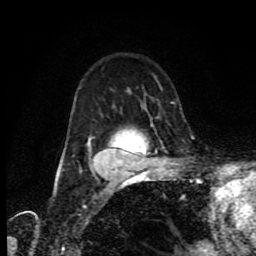
Breast MRI (dynamic contrast-enhanced), one axial slice. Slice 59 of 80 in the series (ordered by position). Cropped to one breast. Dynamic contrast-enhanced series, time point 2 of 9 at this slice position (early post-contrast). 1.5 T. TE 4.2 ms, TR 7 ms. 2 mm slice thickness. 256 × 256 image matrix, field of view 160 × 160 mm. Female patient.
Annotated regions visible in this slice (semi-automatically segmented with operator editing):
- enhancing-tissue mask used for the functional tumour volume (all voxels passing the contrast-enhancement thresholds inside the analysis volume; usually the tumour): bounding box [x1, y1, x2, y2] px = [58, 149, 108, 176]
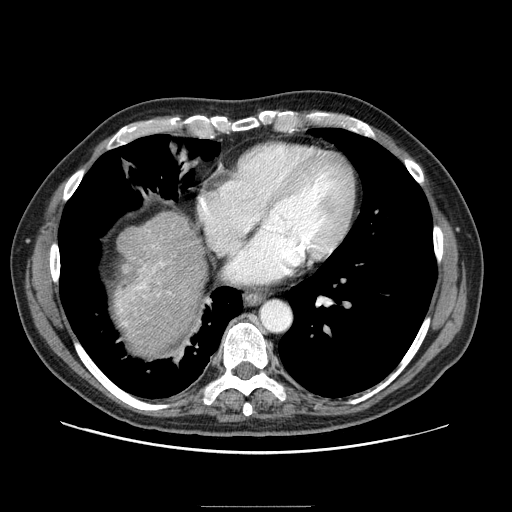
Contrast-enhanced abdominal CT (liver protocol), one axial slice; slice 85 of 99 in the series (ordered by position); reconstruction kernel STANDARD; one of 2 acquisitions stored at this slice position; soft-tissue window (W 400 / L 40 HU); 2.5 mm slice thickness; 512 × 512 image matrix, field of view 400 × 400 mm. From the clinical record (not read from this slice): diagnosis: hepatocellular carcinoma (patient treated with transarterial chemoembolisation; whether this scan precedes or follows treatment is not stated here); TNM stage (as recorded): Stage-II; Child-Pugh class: A; tumour differentiation: well differentiated.
Structures marked on this image (semi-automatic segmentation, software-assisted and operator-edited):
- liver parenchyma outside the tumour (the mass and vessels are separate outlines, so this box may not span the whole liver): bounding box <114,212,206,354> (left, top, right, bottom; pixels)
- portal vein: <119,262,164,325>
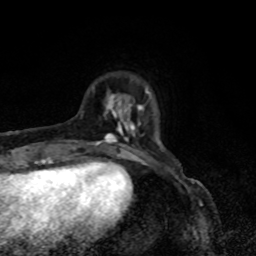
Breast MRI, one axial slice. Slice 14 of 80 in the series (ordered by position). Cropped to one breast. Dynamic contrast-enhanced series, time point 2 of 8 at this slice position (early post-contrast). 1.5 T. TE 4.2 ms, TR 7 ms. 2 mm slice thickness. 256 × 256 image matrix, field of view 160 × 160 mm. Female patient.
Annotated regions visible in this slice (semi-automatically segmented with operator editing):
- enhancing-tissue mask used for the functional tumour volume (all voxels passing the contrast-enhancement thresholds inside the analysis volume; usually the tumour): bounding box [x1, y1, x2, y2] px = [95, 90, 150, 155]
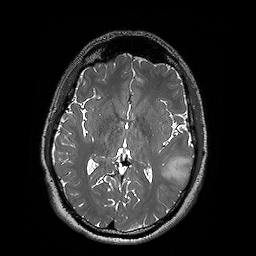
Brain MRI from a brain-tumour surgery series, one axial slice; 256 × 256 image matrix, field of view 250 × 250 mm. Case-level facts recorded for this patient, not image findings: histopathology: Oligodendroglioma; WHO grade: 2; IDH mutation: yes.
Structures marked on this image (expert manual segmentation):
- tumour: bounding box <159,155,193,180> (left, top, right, bottom; pixels)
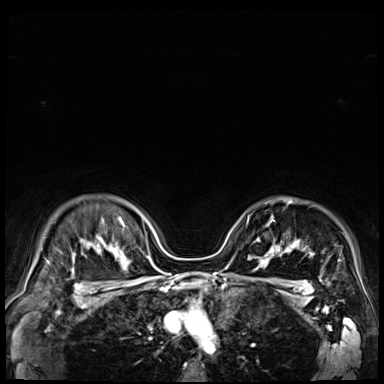
Breast MRI (dynamic contrast-enhanced), one axial slice; position 55 of 72 along the scan axis; dynamic contrast-enhanced series, time point 2 of 9 at this slice position (early post-contrast); 3 T; TE 1.4 ms, TR 4.3 ms; 2.5 mm slice thickness; 384 × 384 image matrix, field of view 360 × 360 mm. Female patient.
Structures marked on this image (semi-automatically segmented with operator editing):
- enhancing-tissue mask used for the functional tumour volume (all voxels passing the contrast-enhancement thresholds inside the analysis volume; usually the tumour): box from (x=255, y=238) to (x=279, y=251) px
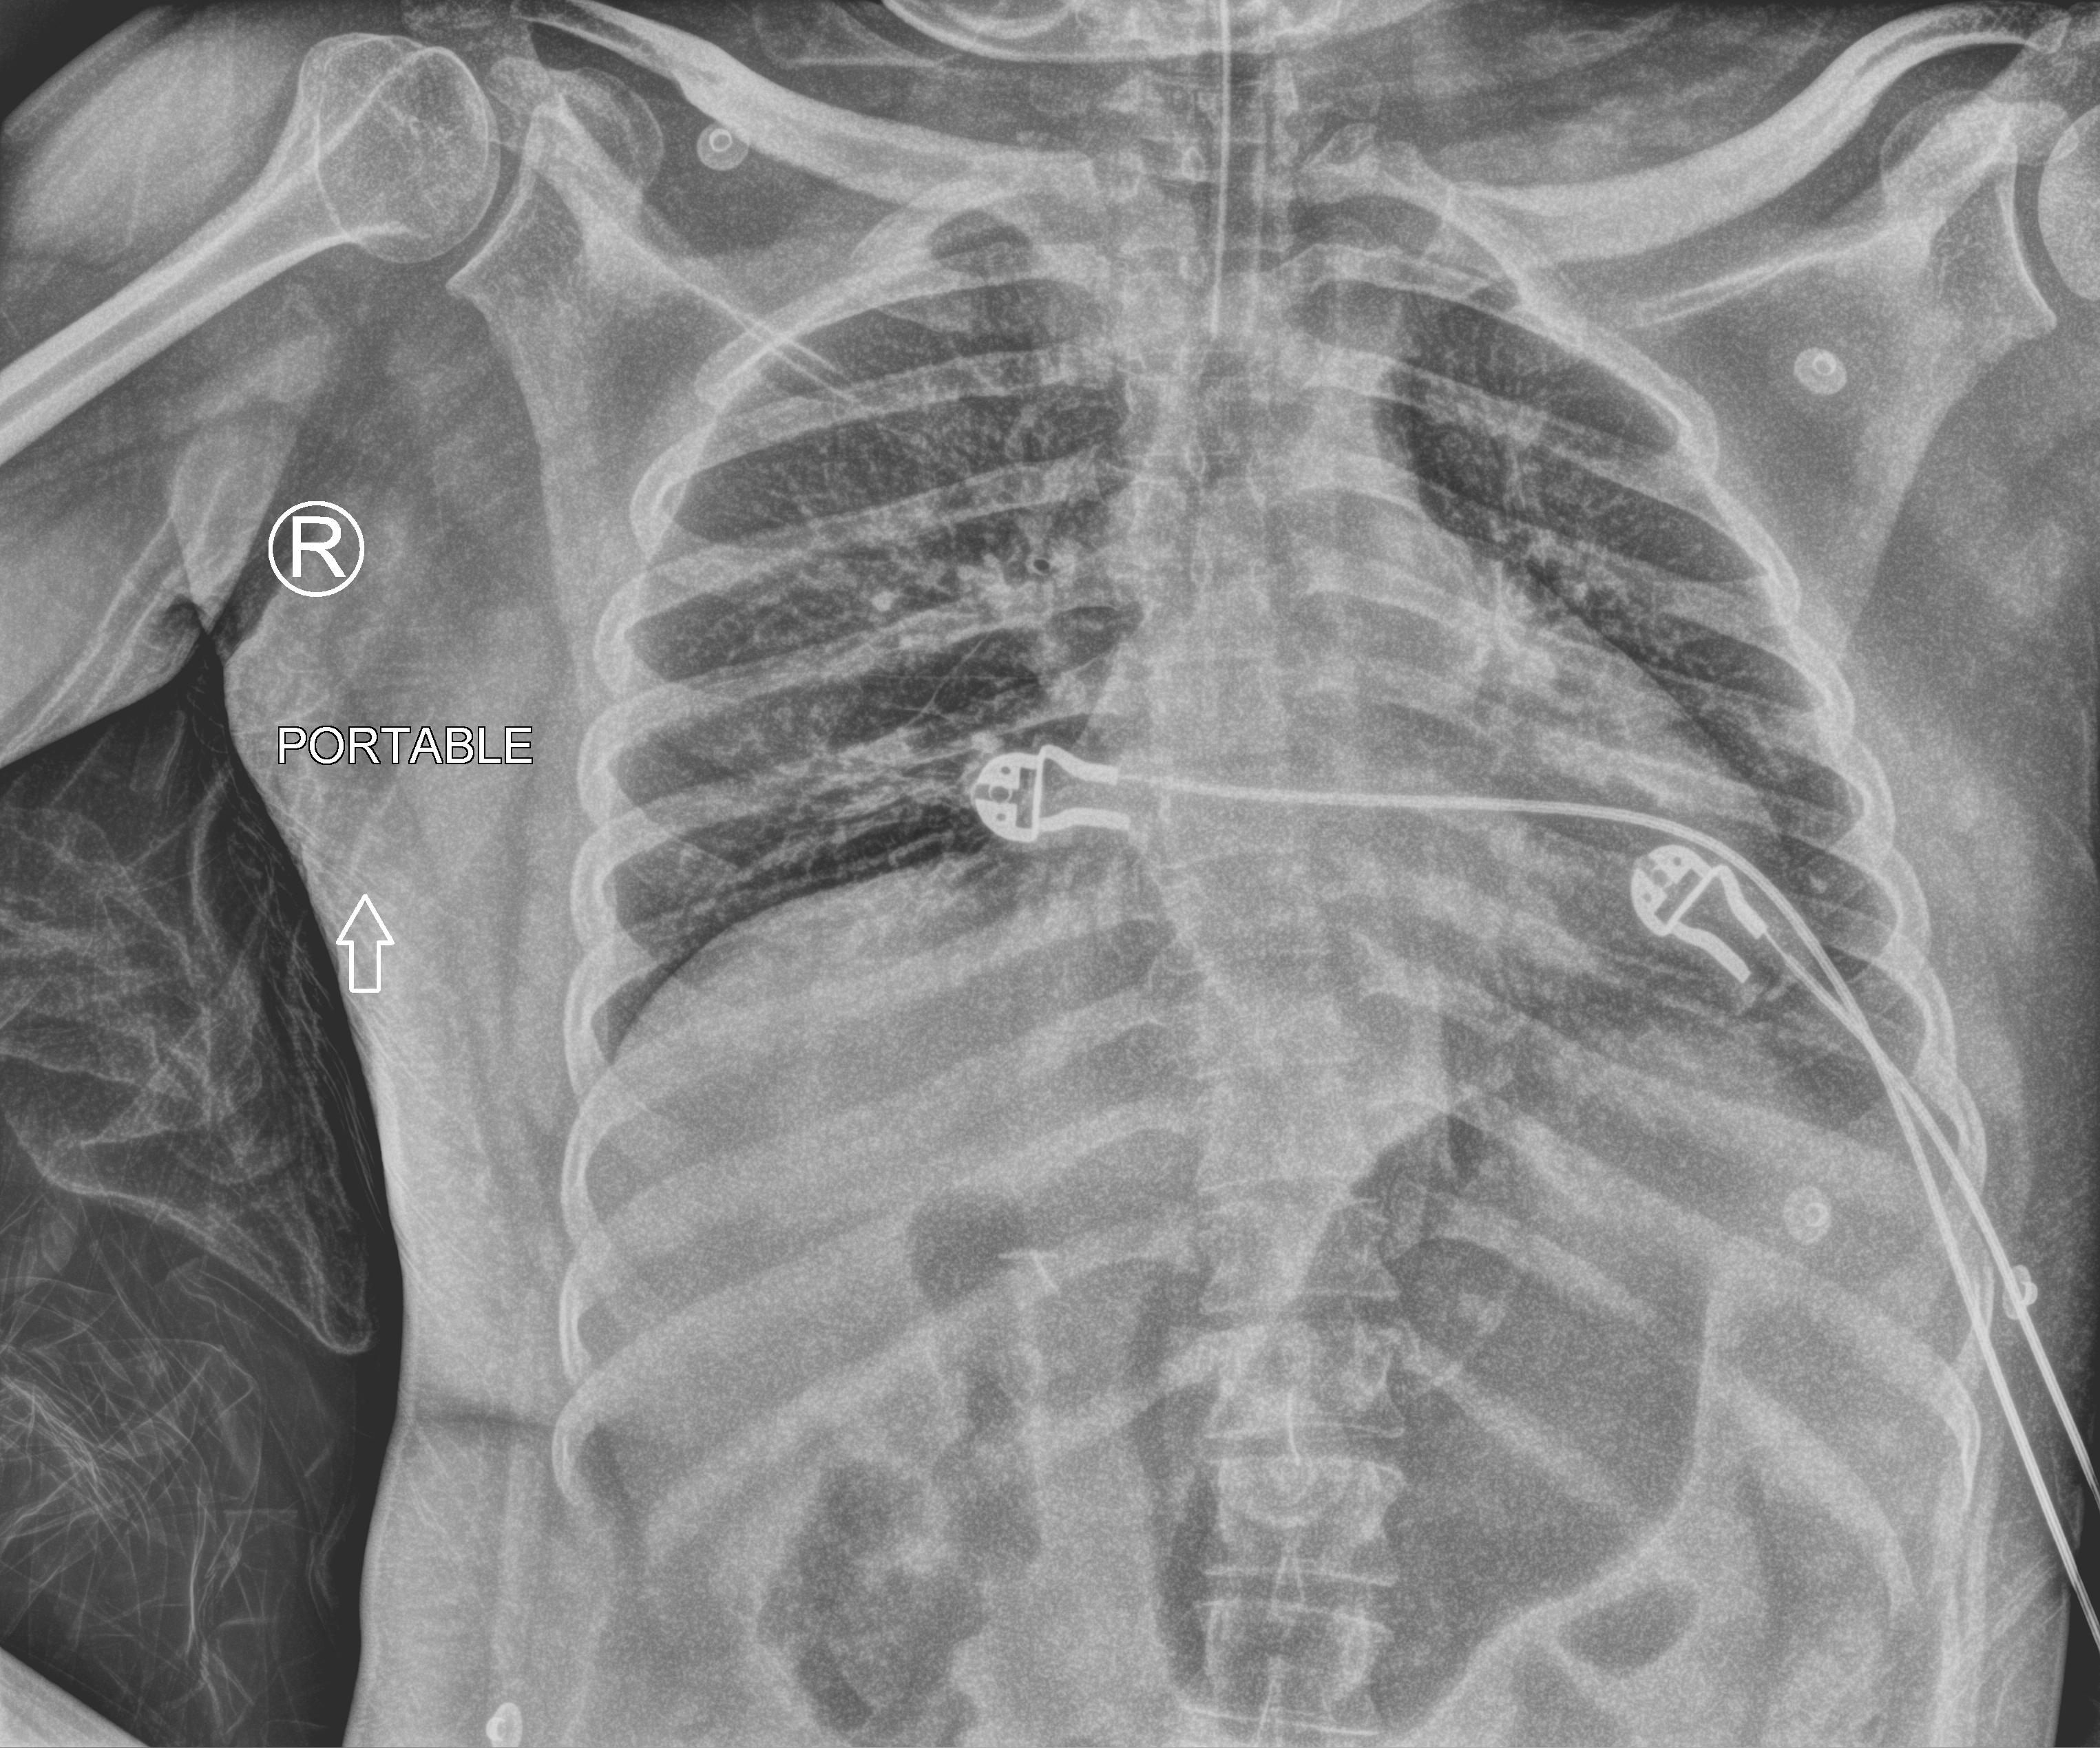
Portable chest radiograph; anteroposterior (AP) projection. Male patient hospitalised with COVID-19, age 18–59 years.
Hospital-stay facts (about this admission, not read from this image; timing relative to this image not recorded): mechanically ventilated during this hospital stay: no; admitted to intensive care during this hospital stay: no.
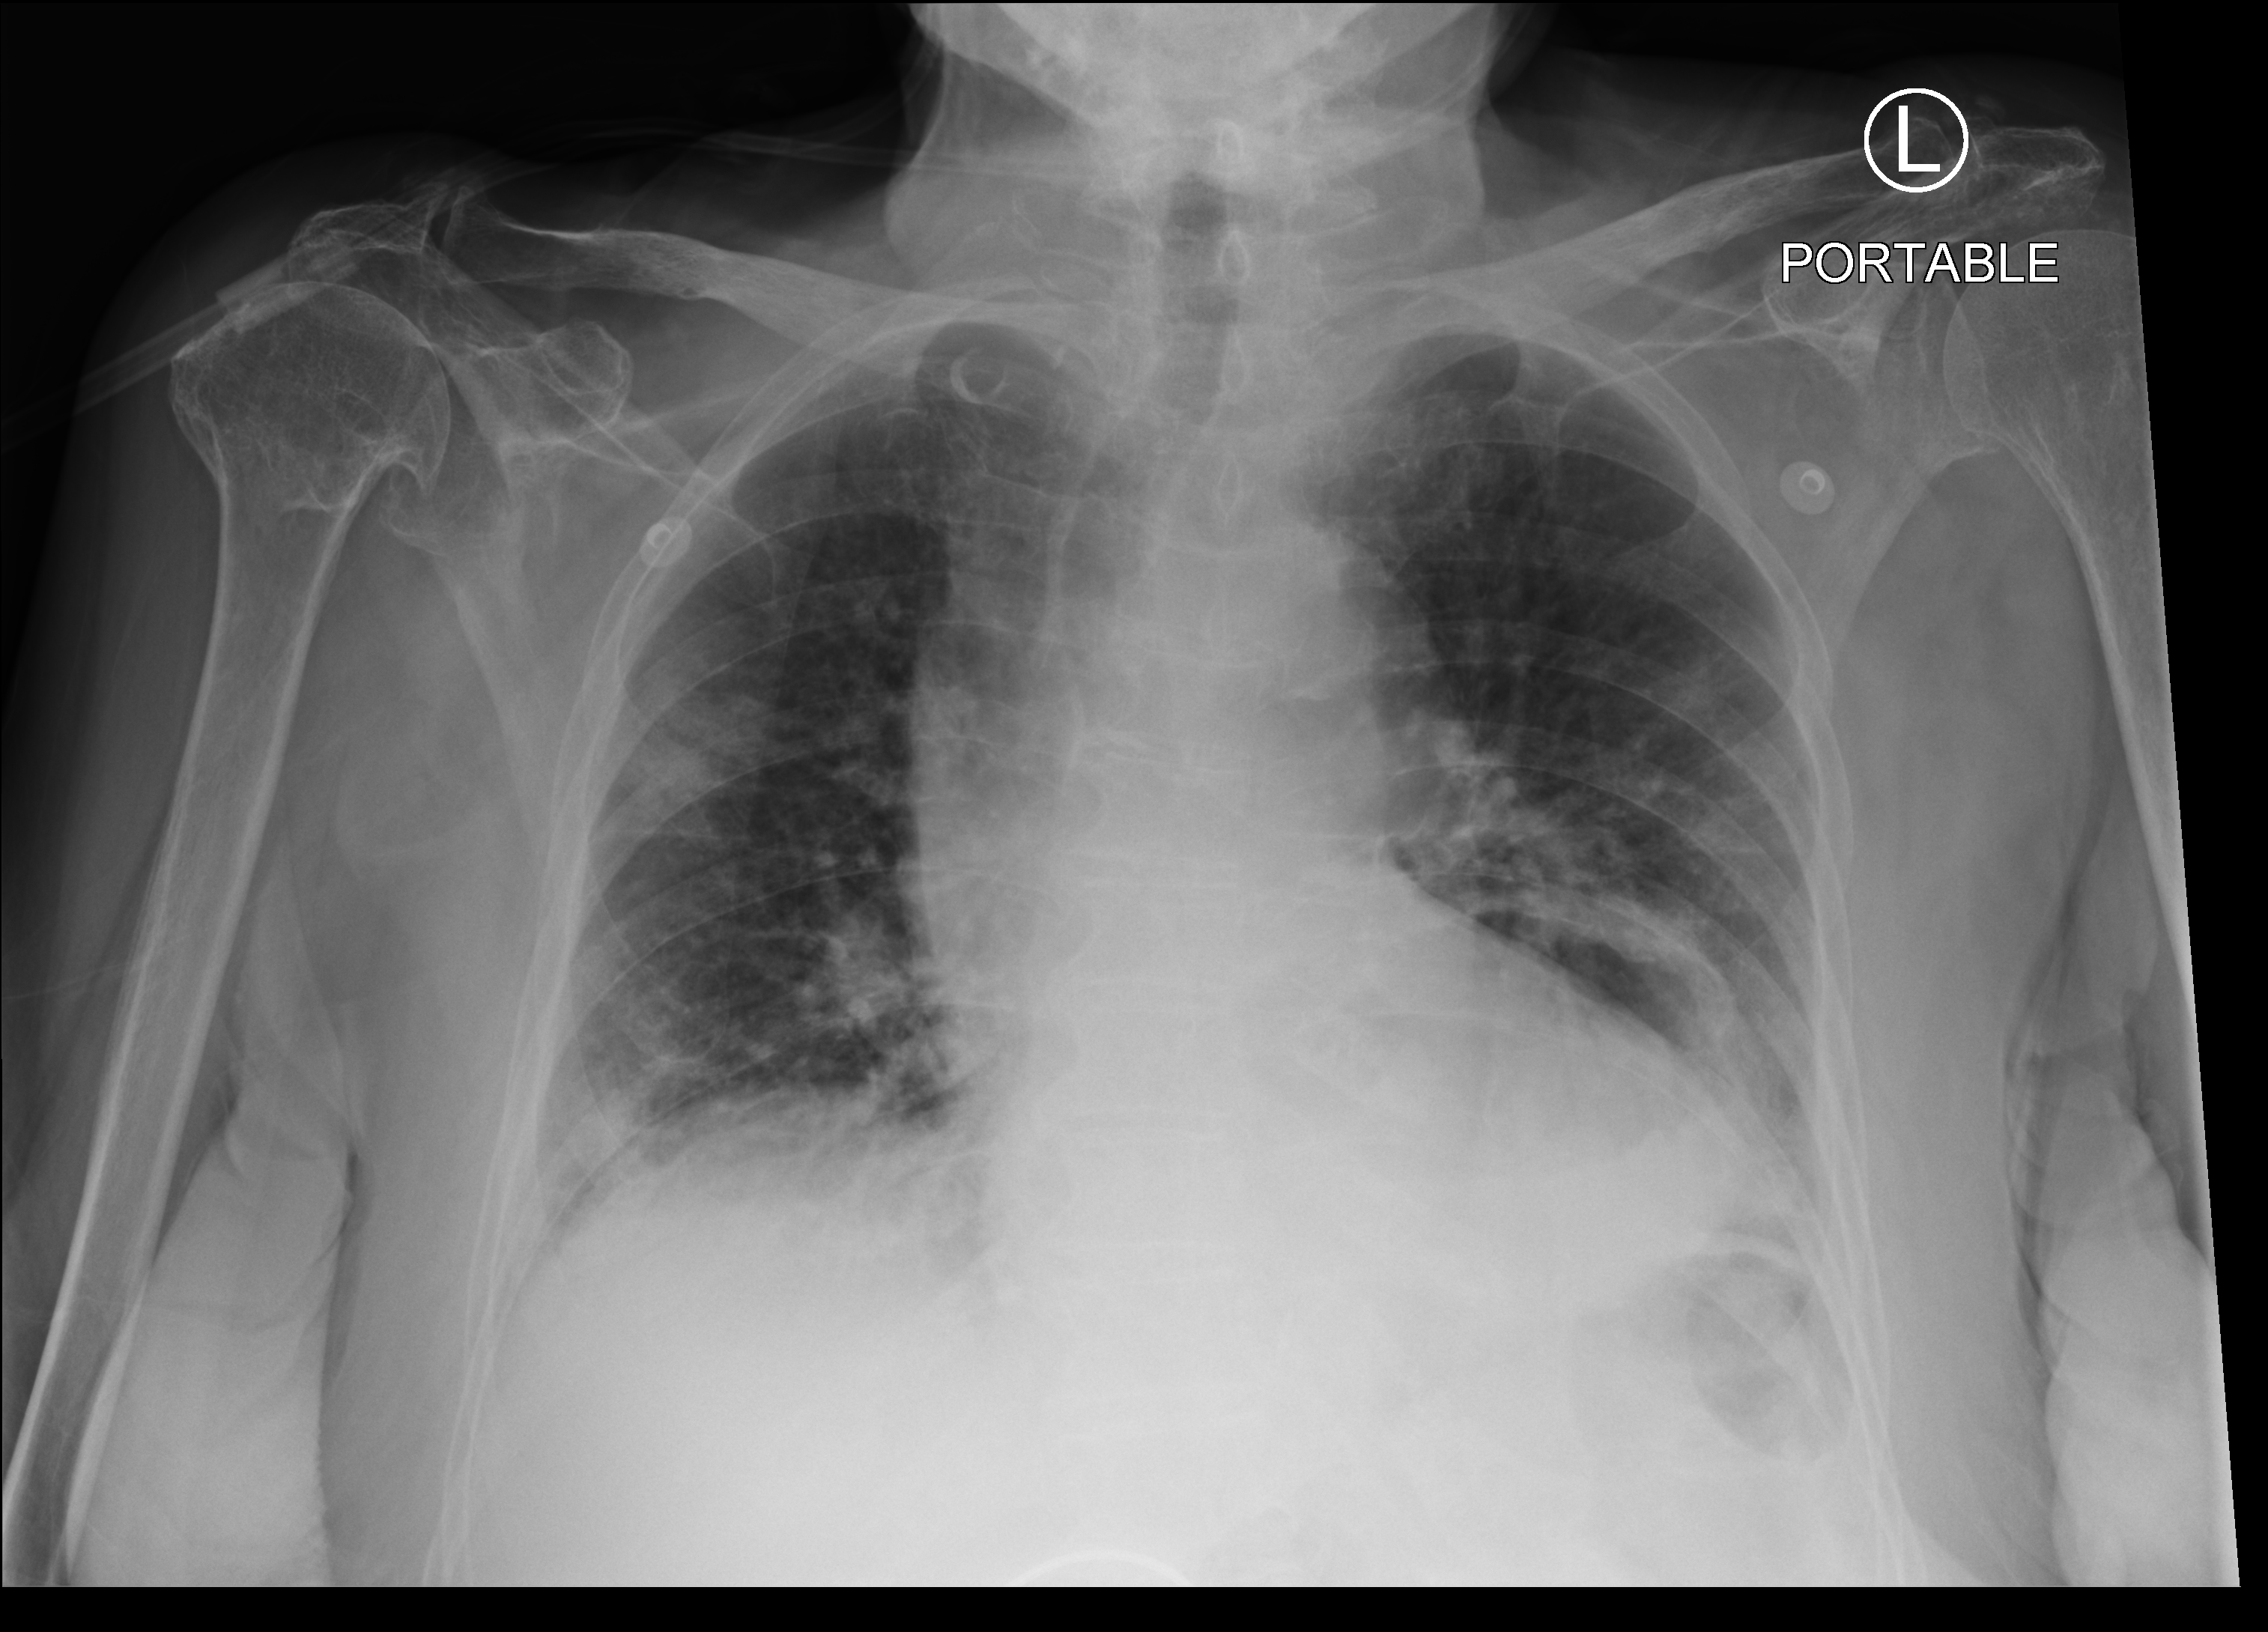
Bedside chest radiograph (computed radiography), anteroposterior (AP) projection. Female patient hospitalised with COVID-19, age 75–90 years.
From the hospital-stay record, not from the radiograph (when in the stay this image was taken is not recorded): hypertension (admission record): yes; length of hospital stay: 9 days.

The task: Report all lines of the data that include the word "pixels".

Exercise solution:
- liver parenchyma outside the tumour (the mass and vessels are separate outlines, so this box may not span the whole liver): bounding box <114,212,206,354> (left, top, right, bottom; pixels)
- tumour: bounding box <159,155,193,180> (left, top, right, bottom; pixels)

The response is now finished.